• STATED GOAL:
Please duplicate the lines in the entries below word for word, starting at the line containing "class: Insecta" and ending at the line containing "family: Oxalidaceae", with both of those lines included.

• MATERIAL SHOWN:
## Start

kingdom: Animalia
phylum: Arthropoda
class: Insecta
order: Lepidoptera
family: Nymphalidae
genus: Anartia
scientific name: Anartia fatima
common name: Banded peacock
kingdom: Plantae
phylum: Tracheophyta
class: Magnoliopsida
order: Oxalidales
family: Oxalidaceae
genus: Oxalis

## End
## Start

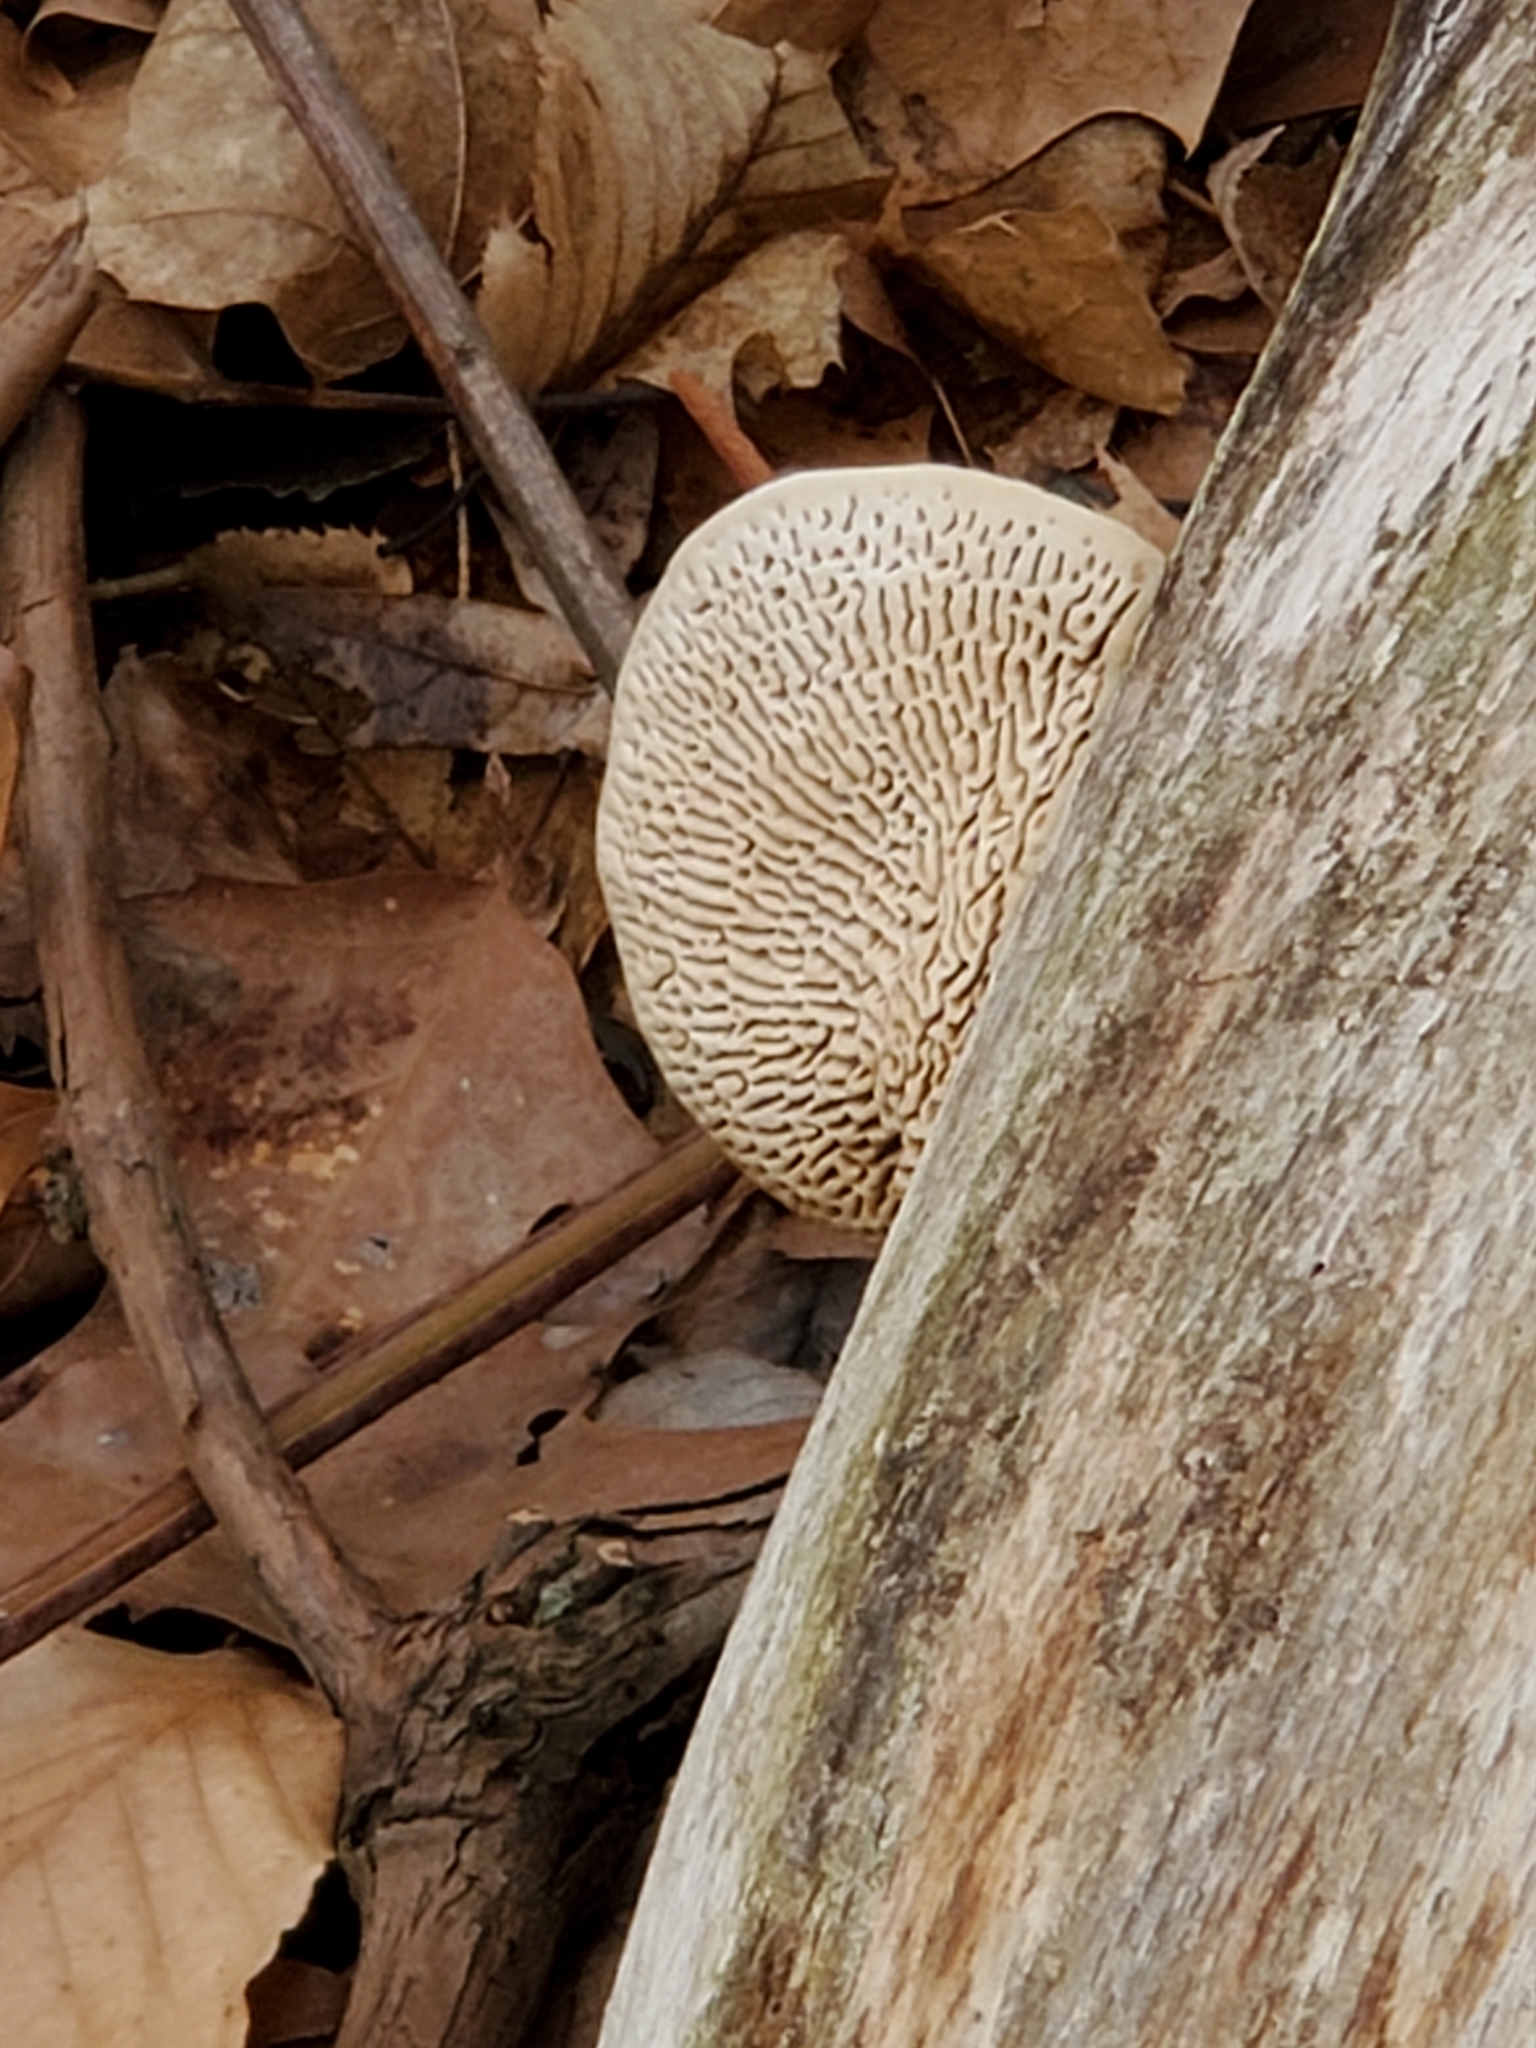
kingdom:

## End

• RESULT OF THIS TASK:
class: Insecta
order: Lepidoptera
family: Nymphalidae
genus: Anartia
scientific name: Anartia fatima
common name: Banded peacock
kingdom: Plantae
phylum: Tracheophyta
class: Magnoliopsida
order: Oxalidales
family: Oxalidaceae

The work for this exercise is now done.